New Poll: Likely Voters Prioritize Raising Wages for U.S. Workers in Free Trade Agreements

Washington, D.C. - With the text of the U.S.-Mexico trade agreement expected today and Canada's deadline this weekend, a Mellman Group and Public Opinion Strategies national survey of 1,200 likely voters finds, among other discoveries, that likely voters’ top priorities for new trade agreements are raising wages for U.S. workers (72 percent), promoting strong foreign policy alliances (71 percent), and establishing penalties to prevent trade partners from cheating or side-stepping commitments (67 percent). Read more about the findings here.

Alliance for American Manufacturing (AAM) President Scott Paul said:

"American voters have made it clear that any free trade agreement our country joins must work first for American workers and ensure there are no loopholes for abuse. For decades, free trade agreements like NAFTA have fallen short, put downward pressure on wages, and left too many workers in all three nations behind.

"The poll shows that our leaders have no other option than to commit themselves to fighting for good paying jobs and fair trade, both of which are intimately linked. Americans aren't opposed to free trade agreements, but only if they benefit all players in our economy - not just a select few at the top."
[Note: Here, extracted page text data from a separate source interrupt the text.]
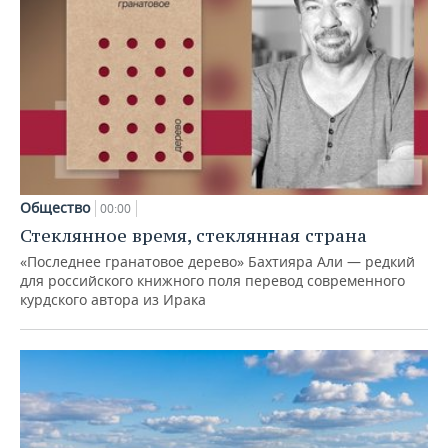
Общество
00:00
Стеклянное время, стеклянная страна
«Последнее гранатовое дерево» Бахтияра Али — редкий
для российского книжного поля перевод современного
курдского автора из Ирака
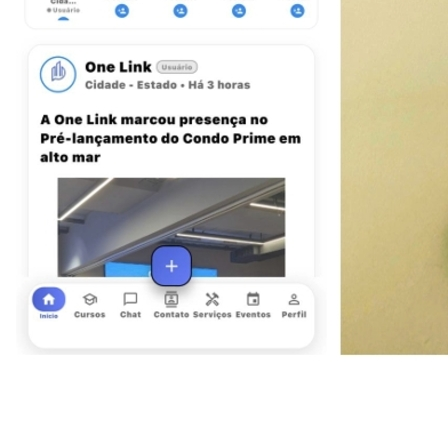
Vitória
BACKGROUND: This national survey polled 1,200 likely 2018 general election voters from Aug. 28 through Sept. 9, 2018. Survey interviews were conducted on both land-lines and cellphones, using a registration-based sample. The margin of error for is +/-2.8% at the 95% level of confidence, and is higher for subgroups.

Given a list of eight different proposals to create jobs and strengthen the economy, “enacting more free trade agreements” ranked near the bottom, below cracking down on unfair trade, a national infrastructure repair effort, and investing in vocational and technical training. Barely one in 10 (11 percent) felt enacting trade agreements was one of the most important things to do, and only 38 percent felt it was even “very important.” This sentiment held consistent across demographics, with trade agreements ranking near the bottom in importance across party, race, region, among manufacturing households and with the white working-class. Voters are open to the idea of free trade agreements, but they will judge the success of any agreement by how much it will do to help American workers and stop unfair trade.